Since pictures are not wanted in the copy, output only the rest of each record exactly.

§ Excerpted records:
((
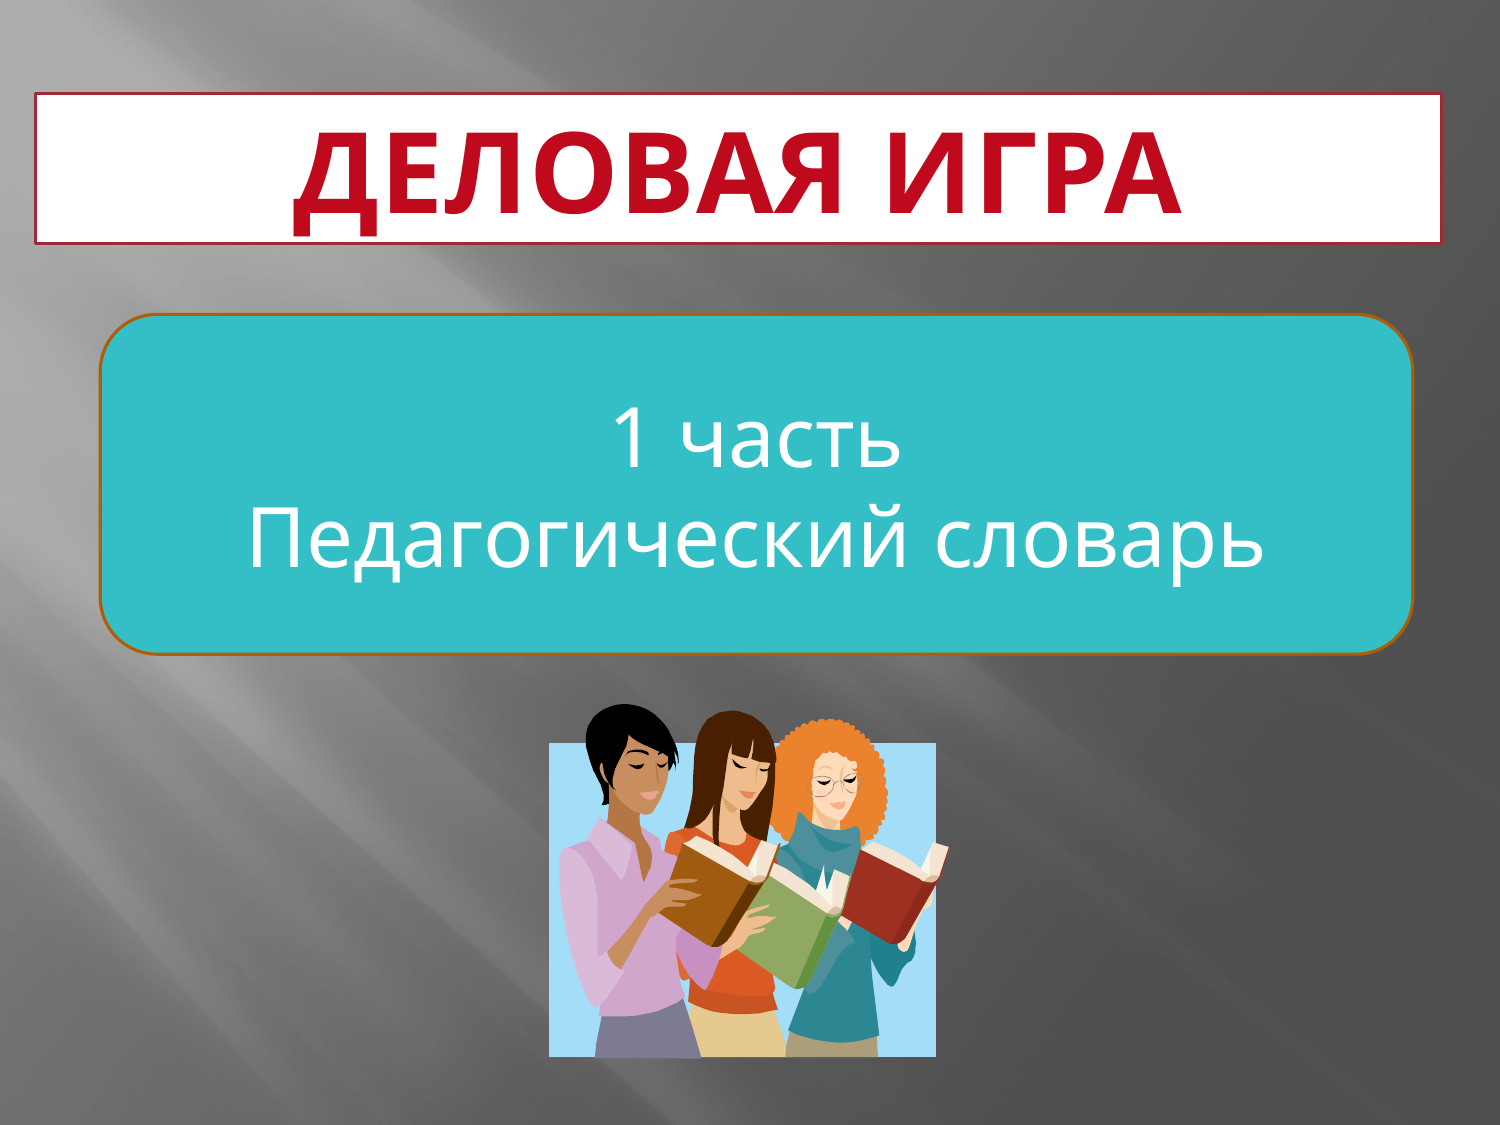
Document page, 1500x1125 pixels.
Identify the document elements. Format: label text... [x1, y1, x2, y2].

text_box ДЕЛОВАЯ ИГРА [34, 92, 1443, 245]
text_box 1 часть Педагогический словарь [98, 312, 1415, 656]
picture [548, 703, 951, 1059]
))
§ Task answer:
Document page, 1500x1125 pixels.
Identify the document elements. Format: label text... [x1, y1, x2, y2].

text_box ДЕЛОВАЯ ИГРА [34, 92, 1443, 245]
text_box 1 часть Педагогический словарь [98, 312, 1415, 656]
picture [548, 703, 951, 1059]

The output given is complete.